Im Mittelpunkt dieses hinreißend komischen Romans steht die Sachensucherin Sandra, die neben einem ungewöhnlichen Job, der viel Kreativität und Einsatzfreude erfordert, auch über einen interessanten Freundeskreis verfügt. Ihr liebster Aufenthaltsort ist der von einem ihrer besten Freunde betriebene „Coffeeshop“, wo sie nicht nur ihre Kunden empfängt, sondern sich auch von all den kleinen und großen Katastrophen in ihrem Leben erholt.

Da Sandra in Ich-Perspektive erzählt, kann man sich ganz besonders gut in sie einfühlen und an ihren Erlebnissen teilhaben. Obwohl die Handlung an sich eher seicht ist, möchte man doch immer wieder wissen, wie es weitergeht und was als nächstes passieren wird.

Natürlich wird hier vieles sehr überzeichnet und teilweise klischeehaft dargestellt und es ist schon ziemlich unrealistisch, in wie viele absurde Situationen die Protagonistin innerhalb von nur 300 Seiten gerät.

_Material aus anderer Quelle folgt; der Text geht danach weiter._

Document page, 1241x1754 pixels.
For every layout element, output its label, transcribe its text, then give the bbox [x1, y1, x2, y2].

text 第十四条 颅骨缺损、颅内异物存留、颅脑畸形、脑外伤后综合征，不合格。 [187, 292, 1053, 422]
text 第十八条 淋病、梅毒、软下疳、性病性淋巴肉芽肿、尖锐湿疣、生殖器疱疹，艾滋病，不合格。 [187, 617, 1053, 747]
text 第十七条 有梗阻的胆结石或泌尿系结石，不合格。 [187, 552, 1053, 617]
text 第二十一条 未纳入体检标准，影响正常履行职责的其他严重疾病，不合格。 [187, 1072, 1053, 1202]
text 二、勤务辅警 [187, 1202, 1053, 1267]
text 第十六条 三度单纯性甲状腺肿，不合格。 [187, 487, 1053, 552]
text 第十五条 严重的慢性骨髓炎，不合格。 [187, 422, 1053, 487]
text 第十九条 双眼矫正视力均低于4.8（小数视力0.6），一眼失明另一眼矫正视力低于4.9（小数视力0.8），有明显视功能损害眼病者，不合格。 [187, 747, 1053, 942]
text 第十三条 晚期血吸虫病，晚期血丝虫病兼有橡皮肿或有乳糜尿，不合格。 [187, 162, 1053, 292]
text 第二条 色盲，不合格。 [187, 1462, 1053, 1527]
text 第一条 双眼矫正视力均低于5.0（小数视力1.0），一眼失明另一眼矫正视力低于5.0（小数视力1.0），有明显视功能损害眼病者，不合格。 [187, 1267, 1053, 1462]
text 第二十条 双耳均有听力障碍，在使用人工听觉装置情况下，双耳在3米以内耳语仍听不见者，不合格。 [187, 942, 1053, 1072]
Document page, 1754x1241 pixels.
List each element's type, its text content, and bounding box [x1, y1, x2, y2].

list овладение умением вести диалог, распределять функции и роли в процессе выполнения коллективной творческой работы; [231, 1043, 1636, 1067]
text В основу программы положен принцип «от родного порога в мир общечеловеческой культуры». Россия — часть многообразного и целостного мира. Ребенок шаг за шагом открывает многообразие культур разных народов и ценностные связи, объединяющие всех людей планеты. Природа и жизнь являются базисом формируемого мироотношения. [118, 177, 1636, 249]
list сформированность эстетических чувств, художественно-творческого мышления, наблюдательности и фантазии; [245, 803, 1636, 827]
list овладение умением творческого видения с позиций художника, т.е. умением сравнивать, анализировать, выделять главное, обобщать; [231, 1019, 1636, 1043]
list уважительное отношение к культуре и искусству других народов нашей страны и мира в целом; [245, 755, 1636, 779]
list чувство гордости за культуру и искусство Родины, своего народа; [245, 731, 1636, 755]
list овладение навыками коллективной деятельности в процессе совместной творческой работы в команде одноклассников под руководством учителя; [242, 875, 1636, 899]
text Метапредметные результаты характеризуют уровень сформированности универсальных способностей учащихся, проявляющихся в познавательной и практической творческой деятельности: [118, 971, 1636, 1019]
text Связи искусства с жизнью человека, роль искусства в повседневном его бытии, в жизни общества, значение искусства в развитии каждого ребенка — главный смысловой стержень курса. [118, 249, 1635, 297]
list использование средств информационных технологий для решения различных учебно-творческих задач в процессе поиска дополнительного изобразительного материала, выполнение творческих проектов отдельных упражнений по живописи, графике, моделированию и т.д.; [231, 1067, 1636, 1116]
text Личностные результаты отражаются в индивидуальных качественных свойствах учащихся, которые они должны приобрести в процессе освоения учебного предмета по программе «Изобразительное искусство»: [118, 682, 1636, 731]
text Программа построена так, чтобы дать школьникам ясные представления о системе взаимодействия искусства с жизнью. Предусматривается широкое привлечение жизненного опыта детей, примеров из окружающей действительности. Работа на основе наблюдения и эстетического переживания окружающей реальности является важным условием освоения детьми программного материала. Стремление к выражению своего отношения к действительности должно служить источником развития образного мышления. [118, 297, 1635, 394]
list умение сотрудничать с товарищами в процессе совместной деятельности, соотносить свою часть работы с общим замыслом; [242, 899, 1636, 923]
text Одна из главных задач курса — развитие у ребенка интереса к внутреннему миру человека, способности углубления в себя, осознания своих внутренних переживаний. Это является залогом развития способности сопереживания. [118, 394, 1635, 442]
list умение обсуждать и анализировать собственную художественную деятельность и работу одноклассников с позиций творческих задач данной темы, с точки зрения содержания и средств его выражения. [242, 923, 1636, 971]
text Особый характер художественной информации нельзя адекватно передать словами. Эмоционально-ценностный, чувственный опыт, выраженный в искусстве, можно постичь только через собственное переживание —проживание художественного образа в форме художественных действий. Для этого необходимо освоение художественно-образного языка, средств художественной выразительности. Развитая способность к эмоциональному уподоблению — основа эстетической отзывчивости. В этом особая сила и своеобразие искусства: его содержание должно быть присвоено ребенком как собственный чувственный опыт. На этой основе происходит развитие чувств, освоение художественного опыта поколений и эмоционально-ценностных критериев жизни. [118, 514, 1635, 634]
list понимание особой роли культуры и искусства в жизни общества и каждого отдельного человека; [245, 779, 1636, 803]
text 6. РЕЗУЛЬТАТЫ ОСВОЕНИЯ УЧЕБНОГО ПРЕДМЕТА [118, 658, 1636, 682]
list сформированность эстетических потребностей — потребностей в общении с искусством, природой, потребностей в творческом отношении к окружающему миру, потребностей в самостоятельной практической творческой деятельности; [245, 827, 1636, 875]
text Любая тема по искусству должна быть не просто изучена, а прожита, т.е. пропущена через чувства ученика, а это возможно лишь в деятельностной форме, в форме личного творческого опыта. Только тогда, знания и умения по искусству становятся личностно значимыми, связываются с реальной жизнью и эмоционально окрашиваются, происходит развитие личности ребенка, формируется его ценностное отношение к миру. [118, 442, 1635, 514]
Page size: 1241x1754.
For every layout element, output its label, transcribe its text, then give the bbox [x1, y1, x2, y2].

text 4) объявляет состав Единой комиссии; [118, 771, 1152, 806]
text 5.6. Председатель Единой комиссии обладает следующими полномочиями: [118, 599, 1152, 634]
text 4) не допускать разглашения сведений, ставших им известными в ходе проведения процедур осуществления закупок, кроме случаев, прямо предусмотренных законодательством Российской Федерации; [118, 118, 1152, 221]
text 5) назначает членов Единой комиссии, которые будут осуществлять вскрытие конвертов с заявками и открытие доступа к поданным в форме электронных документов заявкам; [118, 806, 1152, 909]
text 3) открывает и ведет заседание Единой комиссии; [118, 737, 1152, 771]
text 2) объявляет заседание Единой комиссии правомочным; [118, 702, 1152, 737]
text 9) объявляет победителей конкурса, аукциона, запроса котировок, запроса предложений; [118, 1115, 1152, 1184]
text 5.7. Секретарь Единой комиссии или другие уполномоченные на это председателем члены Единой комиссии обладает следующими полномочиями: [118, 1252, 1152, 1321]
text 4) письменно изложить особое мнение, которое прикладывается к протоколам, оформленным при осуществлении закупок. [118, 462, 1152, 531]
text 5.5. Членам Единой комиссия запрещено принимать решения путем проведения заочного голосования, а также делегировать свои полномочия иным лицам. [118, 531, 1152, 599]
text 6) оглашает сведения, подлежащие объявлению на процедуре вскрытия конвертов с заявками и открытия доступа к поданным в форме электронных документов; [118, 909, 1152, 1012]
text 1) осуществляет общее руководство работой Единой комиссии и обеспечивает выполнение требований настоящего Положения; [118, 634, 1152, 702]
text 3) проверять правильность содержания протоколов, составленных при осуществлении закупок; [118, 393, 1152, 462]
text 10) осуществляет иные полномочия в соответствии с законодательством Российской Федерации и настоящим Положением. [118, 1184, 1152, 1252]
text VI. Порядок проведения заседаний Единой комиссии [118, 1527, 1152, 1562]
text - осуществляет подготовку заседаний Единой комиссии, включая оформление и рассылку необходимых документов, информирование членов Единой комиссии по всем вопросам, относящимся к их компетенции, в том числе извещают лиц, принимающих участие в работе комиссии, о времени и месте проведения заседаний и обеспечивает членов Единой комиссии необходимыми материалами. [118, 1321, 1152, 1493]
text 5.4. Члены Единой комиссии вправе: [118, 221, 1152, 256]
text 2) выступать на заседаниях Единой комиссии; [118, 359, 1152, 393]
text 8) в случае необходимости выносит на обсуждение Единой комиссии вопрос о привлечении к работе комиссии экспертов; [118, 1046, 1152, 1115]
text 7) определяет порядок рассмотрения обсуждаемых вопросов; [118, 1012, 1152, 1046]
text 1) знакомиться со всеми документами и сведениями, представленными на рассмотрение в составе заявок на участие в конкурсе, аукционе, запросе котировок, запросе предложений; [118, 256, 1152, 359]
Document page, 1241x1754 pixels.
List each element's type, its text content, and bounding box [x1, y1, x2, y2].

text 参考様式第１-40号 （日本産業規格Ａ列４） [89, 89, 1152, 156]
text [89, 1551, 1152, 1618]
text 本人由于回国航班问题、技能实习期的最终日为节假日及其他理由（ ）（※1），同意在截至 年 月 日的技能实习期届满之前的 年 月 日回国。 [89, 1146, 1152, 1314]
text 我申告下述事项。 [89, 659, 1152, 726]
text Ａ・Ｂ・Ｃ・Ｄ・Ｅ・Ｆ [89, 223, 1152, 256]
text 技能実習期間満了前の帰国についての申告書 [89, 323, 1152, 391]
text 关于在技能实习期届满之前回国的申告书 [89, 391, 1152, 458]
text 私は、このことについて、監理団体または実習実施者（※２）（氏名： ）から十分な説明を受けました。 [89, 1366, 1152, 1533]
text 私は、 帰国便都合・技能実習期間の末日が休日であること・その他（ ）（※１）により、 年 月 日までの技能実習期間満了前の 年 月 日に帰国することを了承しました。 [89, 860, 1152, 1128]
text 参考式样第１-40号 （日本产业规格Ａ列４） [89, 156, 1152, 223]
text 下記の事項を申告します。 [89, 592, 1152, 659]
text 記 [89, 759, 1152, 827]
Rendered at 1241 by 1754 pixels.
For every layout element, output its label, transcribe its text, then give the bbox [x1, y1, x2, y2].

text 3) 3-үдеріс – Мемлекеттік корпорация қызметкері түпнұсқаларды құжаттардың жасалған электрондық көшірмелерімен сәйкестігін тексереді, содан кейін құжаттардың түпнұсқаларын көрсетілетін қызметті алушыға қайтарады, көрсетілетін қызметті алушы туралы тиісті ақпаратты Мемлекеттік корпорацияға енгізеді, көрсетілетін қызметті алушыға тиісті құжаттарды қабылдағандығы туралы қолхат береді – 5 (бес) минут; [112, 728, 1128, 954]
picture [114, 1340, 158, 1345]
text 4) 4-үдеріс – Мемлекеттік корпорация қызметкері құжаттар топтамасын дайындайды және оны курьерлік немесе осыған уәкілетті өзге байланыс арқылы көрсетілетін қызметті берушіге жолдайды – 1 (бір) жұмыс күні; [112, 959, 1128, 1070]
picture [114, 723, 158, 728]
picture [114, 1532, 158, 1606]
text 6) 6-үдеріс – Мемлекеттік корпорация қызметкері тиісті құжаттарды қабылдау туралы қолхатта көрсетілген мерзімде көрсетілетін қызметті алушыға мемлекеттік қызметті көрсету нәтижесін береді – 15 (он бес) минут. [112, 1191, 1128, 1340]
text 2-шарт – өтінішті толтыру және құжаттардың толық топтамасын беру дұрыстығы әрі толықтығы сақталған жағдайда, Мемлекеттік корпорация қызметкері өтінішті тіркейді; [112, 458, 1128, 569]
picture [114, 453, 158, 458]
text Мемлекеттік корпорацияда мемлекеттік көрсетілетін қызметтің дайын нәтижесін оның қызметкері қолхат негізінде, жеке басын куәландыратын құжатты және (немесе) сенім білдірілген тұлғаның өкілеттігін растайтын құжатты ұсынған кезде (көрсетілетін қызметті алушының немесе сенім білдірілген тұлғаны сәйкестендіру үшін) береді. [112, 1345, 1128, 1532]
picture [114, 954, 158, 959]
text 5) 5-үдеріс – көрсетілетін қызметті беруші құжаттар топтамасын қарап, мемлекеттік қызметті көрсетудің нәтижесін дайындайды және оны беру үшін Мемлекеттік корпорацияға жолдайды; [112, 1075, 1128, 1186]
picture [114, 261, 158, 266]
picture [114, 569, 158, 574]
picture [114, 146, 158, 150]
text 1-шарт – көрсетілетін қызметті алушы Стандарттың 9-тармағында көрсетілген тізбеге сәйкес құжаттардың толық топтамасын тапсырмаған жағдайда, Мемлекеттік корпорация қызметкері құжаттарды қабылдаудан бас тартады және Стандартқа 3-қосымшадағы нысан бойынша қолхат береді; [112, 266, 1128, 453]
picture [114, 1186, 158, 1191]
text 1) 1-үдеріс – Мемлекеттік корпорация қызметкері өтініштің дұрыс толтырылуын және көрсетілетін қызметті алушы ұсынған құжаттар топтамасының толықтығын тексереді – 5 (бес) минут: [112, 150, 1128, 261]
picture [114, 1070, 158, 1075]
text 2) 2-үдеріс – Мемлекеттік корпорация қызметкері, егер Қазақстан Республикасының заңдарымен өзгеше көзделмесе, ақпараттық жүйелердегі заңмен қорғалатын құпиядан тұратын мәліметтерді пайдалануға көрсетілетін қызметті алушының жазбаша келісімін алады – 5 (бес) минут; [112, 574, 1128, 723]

Doch das tut dem Lesespaß keinen Abbruch, zu dem auch die gelungene Aufmachung dieses Werkes beiträgt. So sorgen die öfters eingefügten Facebook-Beiträge von Sandras „im Kopf drinnen blonder“ Freundin Klaudi für einige Lebendigkeit und die einschließlich Rezepten abgedruckten Tagesgerichte des Coffeeshop, die immer einen gewissen Zusammenhang mit der Handlung haben, deuten auf die liebevolle Gestaltung hin.

Sicherlich kann man hier keine Weltliteratur erwarten, als amüsante Lektüre für zwischendurch eignet sich dieses Buch aber hervorragend. Ich würde mich freuen, bald mehr über Sandra und ihre Clique zu lesen.